4. Read the NFRC Label
After you’ve verified that the door you’re looking at is ENERGY STAR certified, look for its National Fenestration Rating Council (NFRC) label. NFRC labels contain a chart that provides the following information:
- Product Description. Leftmost column of the chart that gives a description of the door frame or glass; each cell in the column is a different configuration option available for that door.
- Glass Area. Topmost row of the chart that shows the amount of glass in the door by area (¼, ½, ¾, or full).
- Door-specific Rating. The circled value shows the SHGC and U-factor ratings for that specific configuration of the door.
NFRC labels are useful for comparing between energy-efficient products.
5. Compare Products
Use the NFRC labels to compare their U-factors and SHGC values. Regardless of the climate zone your project is in, it is generally recommended you choose the door with the lowest U-factor or the highest insulative potential.
When it comes to comparing SHGCs, the desired value largely depends on the project’s climate zone and whether the door will feature as a passive design element.
Doors with a very low SHGC are ideal for regions that experience hot summers and relatively mild winters, as these doors will help block unwanted solar heat gain and keep interiors cool. Doors with a higher SHGC, on the other hand, can be beneficial in regions that experience mild summers and extremely cold winters, as they help facilitate passive solar heating.
Are steel doors energy-efficient?
While steel by itself is not a particularly energy-efficient material—indeed, it’s actually highly conductive—steel doors can be made energy-efficient as long as they feature an insulated core. Steel entry doors with an insulated core, for example, typically possess an R-value between R-5 and R-6.
Are all wood doors energy-efficient?
Despite wood’s status as a natural thermal insulator, not all wooden doors are energy-efficient—and even those that are considered energy-efficient typically possess lower U-factors and R-values than insulated steel and fiberglass doors.
This is largely because wooden doors typically do not feature additional insulation but instead rely on their thickness to increase insulative capacity. A 1 ¾-inch wooden door, for example, has an R-value of roughly 3.03, whereas a 2 ¼-inch solid-core wooden door has an approximate R-value of 3.70.
While not the most energy-efficient option on the market, wooden doors may be ideal in regions that do not experience extreme high and low temperatures, especially when they are properly sealed and installed.

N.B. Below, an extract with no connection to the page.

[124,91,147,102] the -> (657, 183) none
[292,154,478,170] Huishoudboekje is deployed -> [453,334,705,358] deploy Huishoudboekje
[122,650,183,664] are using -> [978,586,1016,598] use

Are wrought iron doors energy-efficient?
Though they might not look it, wrought iron doors—especially modern wrought iron doors—can be extremely energy-efficient. This is because contemporary wrought iron doors feature a highly insulative polyurethane foam core that offers year-round thermal protection. Wrought iron doors that include glass paneling can also be considered energy efficient as long as they use double- or triple-paned glass coated with a low-e film.
The best-in-class wrought iron doors boast an R-value of 20+ and a U-factor of up to 0.24.